The group's business model represented a shift from attention-seeking attacks to profit-driven cybercrime, with some members later forming additional groups like PoodleCorp to continue similar operations.

Key Members and Leadership

Julius Kivimäki (Zeekill/Ryan)

  • Background: Finnish hacker, born August 22, 1997, who became LizardSquad's most notorious member.
  • Criminal History:
    • 2015: Convicted on over 50,000 counts of computer crime at age 17, receiving a two-year suspended sentence.
    • 2024: Sentenced to 6 years and 3 months in prison for the Vastaamo psychotherapy clinic breach.
    • 2025: Released pending appeal despite conviction being upheld.
  • Notable Activities:
    • Conducted extensive harassment campaigns against American family Blair Strater, including swatting attacks and identity theft.
    • Appeared in media interviews representing LizardSquad, showing no remorse for attacks.
  • Later perpetrated the Vastaamo data breach, extorting 33,000 psychotherapy patients.

Vinnie Omari

  • Background: 22-year-old British member who served as LizardSquad's public spokesperson.
  • Legal Status:
    • Arrested December 31, 2014, by UK authorities for PayPal fraud offenses from 2013-2014.
    • Released on bail, later cleared of involvement in Christmas attacks.
    • Charges included fraud by false representation and Computer Misuse Act offenses.

Note : Vinnie is still active on social media and still carries a huge reputation among “THE COM” and allegedly educates people.  

 Zachary Buchta (@fbiarelosers, pein, lizard)

  • Background: 19-year-old from Maryland who operated under multiple online aliases.
  • Criminal Activities:
    • Co-founder of both LizardSquad and successor group PoodleCorp.
    • Operated phone bombing services charging $20/month for harassment calls.

..............................

▶ WORK INSTRUCTIONS:
1: Using the LizardSquad member profiles, decide whether each statement agrees with them, and answer yes or no with the deciding words quoted: (a) Julius Kivimäki was convicted in 2015 on over 50,000 counts of computer crime. (b) Vinnie Omari was arrested by US authorities. (c) Zachary Buchta's phone bombing services cost $20 per month.
2: According to the LizardSquad member profiles, what prison term was Julius Kivimäki given in 2024?
3: Extend the LizardSquad member profiles past their final line.

..............................

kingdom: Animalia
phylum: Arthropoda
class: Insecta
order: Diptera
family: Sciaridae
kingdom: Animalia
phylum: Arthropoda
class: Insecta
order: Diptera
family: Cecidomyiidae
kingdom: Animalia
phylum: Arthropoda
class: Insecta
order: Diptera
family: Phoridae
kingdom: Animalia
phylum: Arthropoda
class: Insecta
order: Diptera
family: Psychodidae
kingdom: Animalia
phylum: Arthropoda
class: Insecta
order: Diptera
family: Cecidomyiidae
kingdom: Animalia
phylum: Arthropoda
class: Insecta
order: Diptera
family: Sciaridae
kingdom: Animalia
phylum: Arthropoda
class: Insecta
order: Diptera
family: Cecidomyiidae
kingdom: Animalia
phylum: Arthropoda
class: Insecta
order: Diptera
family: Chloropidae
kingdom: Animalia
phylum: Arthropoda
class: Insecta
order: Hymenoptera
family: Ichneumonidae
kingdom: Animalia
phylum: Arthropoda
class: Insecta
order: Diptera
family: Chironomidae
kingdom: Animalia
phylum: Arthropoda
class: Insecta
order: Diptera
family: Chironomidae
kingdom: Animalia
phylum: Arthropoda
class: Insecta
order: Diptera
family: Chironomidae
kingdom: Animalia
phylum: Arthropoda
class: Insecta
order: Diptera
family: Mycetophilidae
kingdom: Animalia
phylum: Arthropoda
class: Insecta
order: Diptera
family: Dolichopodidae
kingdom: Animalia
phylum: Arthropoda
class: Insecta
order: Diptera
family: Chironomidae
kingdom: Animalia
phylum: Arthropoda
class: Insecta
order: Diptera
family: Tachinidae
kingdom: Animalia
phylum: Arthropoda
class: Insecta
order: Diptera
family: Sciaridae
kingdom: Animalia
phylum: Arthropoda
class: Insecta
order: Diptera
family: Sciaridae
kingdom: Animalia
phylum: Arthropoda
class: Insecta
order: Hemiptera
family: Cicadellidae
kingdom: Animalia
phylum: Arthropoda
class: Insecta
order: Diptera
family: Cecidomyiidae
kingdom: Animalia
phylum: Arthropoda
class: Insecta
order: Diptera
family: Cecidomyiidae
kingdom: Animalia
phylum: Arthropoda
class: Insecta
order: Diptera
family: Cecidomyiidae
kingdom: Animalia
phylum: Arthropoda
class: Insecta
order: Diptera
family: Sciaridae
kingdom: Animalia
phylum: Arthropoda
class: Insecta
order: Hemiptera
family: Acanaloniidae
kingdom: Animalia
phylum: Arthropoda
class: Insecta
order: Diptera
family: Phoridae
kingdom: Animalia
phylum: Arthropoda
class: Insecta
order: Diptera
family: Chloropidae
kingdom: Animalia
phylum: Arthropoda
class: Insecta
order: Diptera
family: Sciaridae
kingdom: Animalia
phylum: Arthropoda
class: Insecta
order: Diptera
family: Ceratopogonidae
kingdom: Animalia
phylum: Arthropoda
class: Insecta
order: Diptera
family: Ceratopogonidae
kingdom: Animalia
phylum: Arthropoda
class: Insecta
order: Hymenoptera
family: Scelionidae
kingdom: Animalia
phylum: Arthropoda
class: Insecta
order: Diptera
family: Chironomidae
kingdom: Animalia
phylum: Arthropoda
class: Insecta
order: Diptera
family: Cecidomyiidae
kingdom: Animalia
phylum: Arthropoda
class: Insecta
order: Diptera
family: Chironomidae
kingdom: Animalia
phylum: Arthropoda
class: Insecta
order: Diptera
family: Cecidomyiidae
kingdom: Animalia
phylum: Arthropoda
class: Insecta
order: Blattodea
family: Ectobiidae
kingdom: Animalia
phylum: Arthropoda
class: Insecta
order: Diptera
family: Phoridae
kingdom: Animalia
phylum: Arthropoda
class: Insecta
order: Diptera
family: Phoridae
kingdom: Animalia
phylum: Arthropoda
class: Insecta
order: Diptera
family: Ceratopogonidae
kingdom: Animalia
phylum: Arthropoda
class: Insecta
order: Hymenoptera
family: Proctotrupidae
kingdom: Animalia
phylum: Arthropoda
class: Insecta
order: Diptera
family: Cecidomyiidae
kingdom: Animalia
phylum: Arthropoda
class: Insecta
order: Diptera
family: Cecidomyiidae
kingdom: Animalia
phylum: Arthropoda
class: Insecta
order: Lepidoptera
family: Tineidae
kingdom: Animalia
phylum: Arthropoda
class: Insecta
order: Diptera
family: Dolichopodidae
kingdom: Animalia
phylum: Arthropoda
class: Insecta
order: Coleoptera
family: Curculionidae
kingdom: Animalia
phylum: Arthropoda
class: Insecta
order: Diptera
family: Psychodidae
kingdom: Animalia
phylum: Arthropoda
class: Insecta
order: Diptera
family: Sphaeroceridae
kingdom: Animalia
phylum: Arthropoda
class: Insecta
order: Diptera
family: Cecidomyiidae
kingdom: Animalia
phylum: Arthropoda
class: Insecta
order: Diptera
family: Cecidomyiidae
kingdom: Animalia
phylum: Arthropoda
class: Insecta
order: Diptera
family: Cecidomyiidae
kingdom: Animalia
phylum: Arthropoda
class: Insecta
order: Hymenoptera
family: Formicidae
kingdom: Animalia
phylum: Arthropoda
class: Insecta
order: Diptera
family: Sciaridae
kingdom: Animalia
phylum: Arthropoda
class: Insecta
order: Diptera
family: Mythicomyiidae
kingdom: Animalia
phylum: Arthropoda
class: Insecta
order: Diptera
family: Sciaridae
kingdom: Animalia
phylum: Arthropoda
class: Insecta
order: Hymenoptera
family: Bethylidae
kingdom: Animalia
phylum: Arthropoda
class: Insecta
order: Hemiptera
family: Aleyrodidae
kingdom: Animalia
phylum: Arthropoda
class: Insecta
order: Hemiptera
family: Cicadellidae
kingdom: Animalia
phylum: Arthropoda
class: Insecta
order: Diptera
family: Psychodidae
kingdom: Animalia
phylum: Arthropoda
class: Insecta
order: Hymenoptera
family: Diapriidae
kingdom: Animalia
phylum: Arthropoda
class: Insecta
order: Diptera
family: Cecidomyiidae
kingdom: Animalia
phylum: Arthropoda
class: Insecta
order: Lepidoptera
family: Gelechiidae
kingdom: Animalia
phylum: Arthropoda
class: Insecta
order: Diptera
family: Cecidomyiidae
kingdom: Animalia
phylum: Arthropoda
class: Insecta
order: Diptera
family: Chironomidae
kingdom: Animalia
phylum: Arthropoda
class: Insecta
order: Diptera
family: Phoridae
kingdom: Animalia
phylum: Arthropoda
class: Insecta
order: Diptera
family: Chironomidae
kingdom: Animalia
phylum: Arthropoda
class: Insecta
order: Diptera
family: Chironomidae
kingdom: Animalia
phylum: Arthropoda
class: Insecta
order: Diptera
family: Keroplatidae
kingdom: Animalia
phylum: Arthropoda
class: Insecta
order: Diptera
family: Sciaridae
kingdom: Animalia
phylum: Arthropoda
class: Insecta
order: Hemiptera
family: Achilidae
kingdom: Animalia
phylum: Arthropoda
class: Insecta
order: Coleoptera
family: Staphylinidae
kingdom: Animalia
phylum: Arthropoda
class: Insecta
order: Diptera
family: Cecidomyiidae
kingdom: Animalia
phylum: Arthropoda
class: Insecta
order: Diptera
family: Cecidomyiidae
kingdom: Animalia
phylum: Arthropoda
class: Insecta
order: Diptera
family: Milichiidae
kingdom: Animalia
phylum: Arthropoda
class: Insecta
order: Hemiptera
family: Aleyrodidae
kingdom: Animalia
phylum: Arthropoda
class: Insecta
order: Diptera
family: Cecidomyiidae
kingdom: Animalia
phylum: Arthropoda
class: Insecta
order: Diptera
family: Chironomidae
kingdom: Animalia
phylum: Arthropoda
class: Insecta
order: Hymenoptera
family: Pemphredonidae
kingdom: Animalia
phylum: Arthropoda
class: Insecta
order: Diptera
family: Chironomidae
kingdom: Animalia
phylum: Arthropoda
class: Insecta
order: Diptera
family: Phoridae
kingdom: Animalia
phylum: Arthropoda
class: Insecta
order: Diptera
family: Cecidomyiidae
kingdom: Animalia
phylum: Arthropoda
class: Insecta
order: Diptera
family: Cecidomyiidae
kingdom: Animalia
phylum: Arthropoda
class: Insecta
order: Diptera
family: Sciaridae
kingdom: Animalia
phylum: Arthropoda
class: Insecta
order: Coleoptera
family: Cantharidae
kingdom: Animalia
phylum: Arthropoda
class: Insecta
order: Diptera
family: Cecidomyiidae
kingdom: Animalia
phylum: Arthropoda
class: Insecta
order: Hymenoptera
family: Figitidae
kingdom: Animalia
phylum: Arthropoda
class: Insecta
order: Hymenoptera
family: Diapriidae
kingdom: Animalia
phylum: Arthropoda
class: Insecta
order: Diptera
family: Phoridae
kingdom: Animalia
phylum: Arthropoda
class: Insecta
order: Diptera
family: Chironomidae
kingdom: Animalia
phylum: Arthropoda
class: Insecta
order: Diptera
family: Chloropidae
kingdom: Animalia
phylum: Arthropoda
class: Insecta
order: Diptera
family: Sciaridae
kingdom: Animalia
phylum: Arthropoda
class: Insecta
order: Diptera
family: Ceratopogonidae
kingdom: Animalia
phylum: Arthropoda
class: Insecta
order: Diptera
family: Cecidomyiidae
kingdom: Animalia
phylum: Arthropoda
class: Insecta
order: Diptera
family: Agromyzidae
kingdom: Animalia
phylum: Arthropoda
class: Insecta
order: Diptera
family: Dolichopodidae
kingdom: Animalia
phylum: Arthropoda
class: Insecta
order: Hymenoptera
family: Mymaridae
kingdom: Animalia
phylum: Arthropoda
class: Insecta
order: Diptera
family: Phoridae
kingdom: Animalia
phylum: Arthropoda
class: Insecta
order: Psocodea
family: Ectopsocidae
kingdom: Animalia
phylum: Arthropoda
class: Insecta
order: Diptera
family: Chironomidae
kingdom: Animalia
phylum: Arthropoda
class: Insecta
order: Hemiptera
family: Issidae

..............................

▶ ANSWERS PER TASK:
1:
(a) Yes: "2015: Convicted on over 50,000 counts of computer crime at age 17, receiving a two-year suspended sentence."
(b) No: "Arrested December 31, 2014, by UK authorities for PayPal fraud offenses from 2013-2014."
(c) Yes: "Operated phone bombing services charging $20/month for harassment calls."

2: 6 years and 3 months in prison.

3:
    • Trafficked stolen credit card information.
  • Legal Consequences:
    • Arrested October 2016 on conspiracy charges.
    • Pleaded guilty December 2017, sentenced to 3 months prison in 2019.
    • Ordered to pay $349,000 in restitution to gaming companies.
    • Cooperated with authorities to secure arrests of fellow members.

Bradley Jan Willem van Rooy (UchihaLS, Dragon)

  • Background: 19-year-old Dutch national who managed LizardSquad's primary Twitter accounts.
  • Role:
    • Responsible for launching DDoS attacks announced by the group.
    • Co-manager of @LizardLands Twitter account.
    • Operated cyberattack-for-hire websites.
  • Legal Status:
    • Arrested October 2016 by Dutch authorities.
    • Received two-year suspended sentence and community service.
    • Most charges dropped due to age at the time of offenses.

Jordan Lee-Bevan

  • Background: 18-year-old from Southport, Merseyside.
  • Legal Status: Arrested January 16, 2015, during a home raid connected to Christmas attacks.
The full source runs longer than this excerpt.